In the group’s annual general meeting held this week in Sydney, managing director Grant Harrod addressed the company’s 1.8 per cent drop in sales revenue and its 10.6 per cent drop in profit to $42.4 million.

Harrod said that acquisitions of new digital businesses and softer trading conditions had dragged down the organisation’s overall figures – a condition that has continued into the next financial year.

“The first quarter of FY12 has been continued softer trading conditions, particularly in the retail segment, which has slowed the momentum of some of our businesses,” he said.

“Given the continued volatility of the macro environment we are inclined to take a more conservative view and anticipate the benefits from our growth strategy will push into the following fiscal period as we deal with softer trading conditions.”

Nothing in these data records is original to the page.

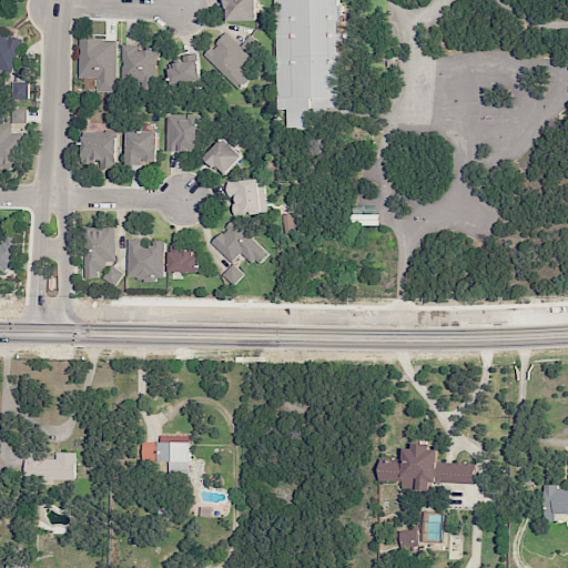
[(256,0),(226,0),(227,21),(257,20),(256,0)]
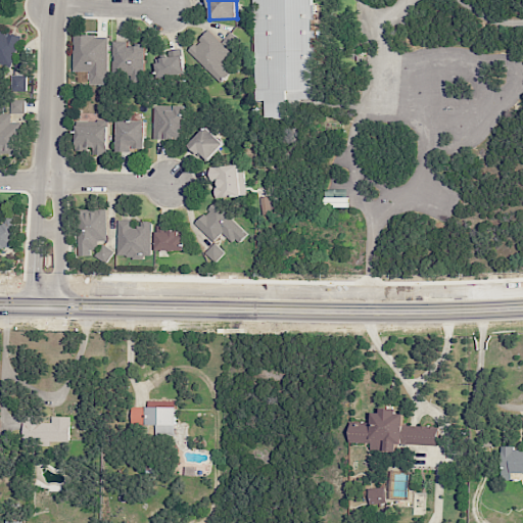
[(254,0),(257,100),(266,100),(266,119),(290,119),(289,99),(315,98),(314,62),(317,62),(316,48),(314,48),(313,38),(318,38),(318,30),(313,30),(313,19),(317,19),(316,5),(312,5),(311,0),(254,0)]
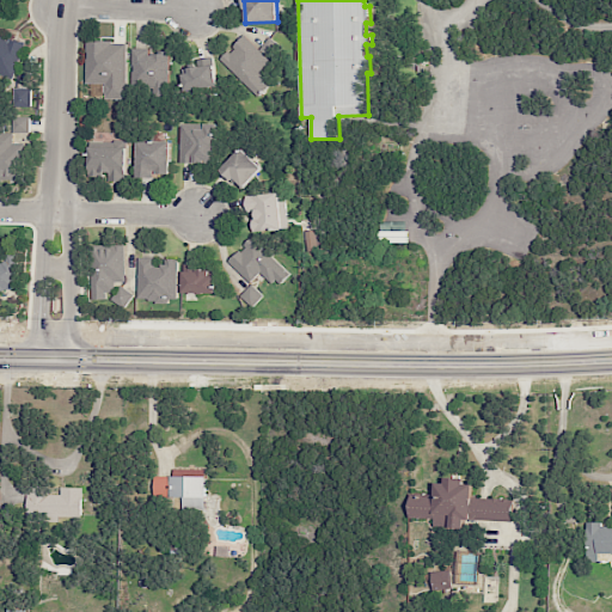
[(221,60),(258,98),(270,85),(258,73),(283,49),(271,37),(258,49),(245,36),(221,60)]
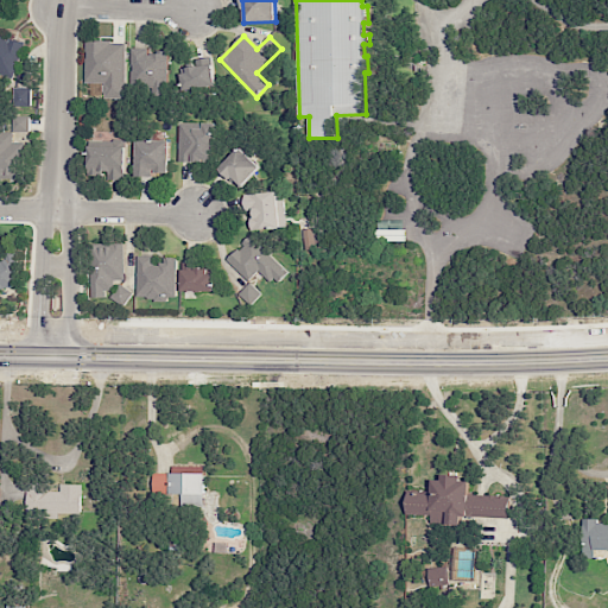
[(125,99),(126,42),(86,42),(86,82),(103,82),(103,97),(125,99)]
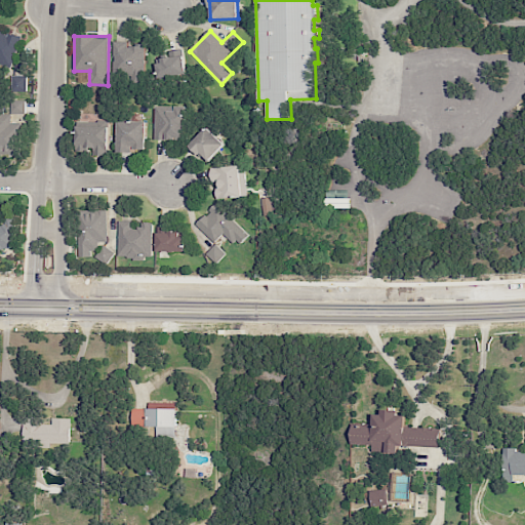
[(145,78),(145,45),(127,45),(127,41),(113,41),(114,78),(145,78)]
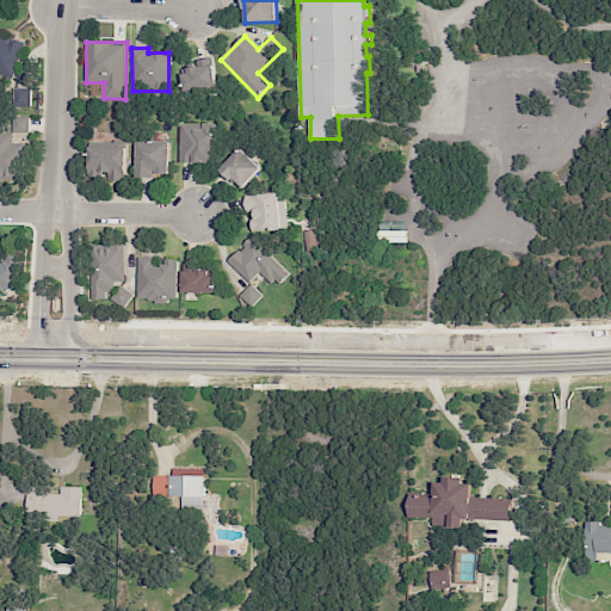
[(216,87),(214,57),(197,59),(198,69),(184,71),(185,90),(216,87)]
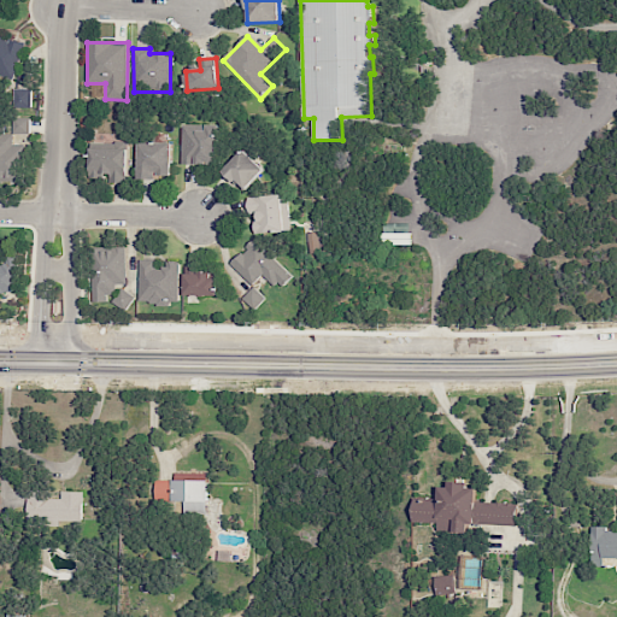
[(30,107),(31,89),(13,88),(13,107),(30,107)]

The 2011 financial year saw Salmat spend over $100 million in buying up digital businesses, many from the Photon group. The company’s digital drive culminated with the formation of Salmat Digital and the appointment of Nick Spooner to oversee the new department.

Despite this digital spending spree, Harrod suggested that the new department would not begin to see real profits until the second half of next year.

“The first quarter [of 2012] has generally been soft,” he said. “However, we are expecting an improvement in conditions for the second quarter. We are anticipating the second half will post a stronger performance than the current half.”

At the core of the company’s slump seems to be the drift away from traditional print mailing, with the long-term shift to electronic mail hovering around 2-3 per cent per annum.

The company intends to offset that decline by building up its BPO division and e-solutions business. However, until its new digital acquisitions begin to perform as hoped, the company can expect profits to remain sluggish.

Harrod (pictured) believes that the growth in market demand for digital incorporation into its multi-channel marketing services will translate into greater earnings sooner, rather than later, for the company.

“While our traditional communication channels remain highly relevant, demand for complementary services in the digital space continues to grow as this market grows,” he said.

Harrods announcement this week to shareholders echoes what he said in August when the company’s financial report was published, in which he suggested that, “ongoing volatility in global markets will continue to dampen local trading conditions.”